I waited for Will to explain what he meant. He just stared at me.

Then he whacked himself in the forehead with the palm of his hand. "I can't believe"—he gestured all around us —"that I'm sitting here at a spring break party on the Redneck Riviera, warning a girl not to have casual sex with my best friend. I think we've entered a parallel universe. I keep expecting people to come out of the porta-toilets with their heads on backward."

"Exactly," I said. "Stop trying. K doesn't make sense for John and me to date. It makes sense for us to do it."

"But I'm telling you. that's not how John works. He's going to want more than that from you."

"I don't have anything else to give him," I said. "Not while he's chained to the bridge."

Will took a deep breath and let out a long sigh. "I wish there were some way to unchain him from the bridge, so he could go do his art. I've been trying to figure that out for years."

"I gave it a shot."

Will eyed me, then drained his beer. "What'd you do?"
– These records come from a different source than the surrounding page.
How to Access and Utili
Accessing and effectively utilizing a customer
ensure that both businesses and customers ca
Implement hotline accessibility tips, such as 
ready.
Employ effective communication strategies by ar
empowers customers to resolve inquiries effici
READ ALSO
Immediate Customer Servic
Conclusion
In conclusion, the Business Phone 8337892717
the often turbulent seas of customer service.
"To get out of trouble, I had to write a proposal to the DA for a project to keep other teenagers out of trouble. I suggested that they put a camera at the bridge, with a feed to the police dispatcher. That way, they'll always know when someone tries to go on the bridge. John will have no reason to check for trespassers every five minutes. And the DA said the city is actually going to do it."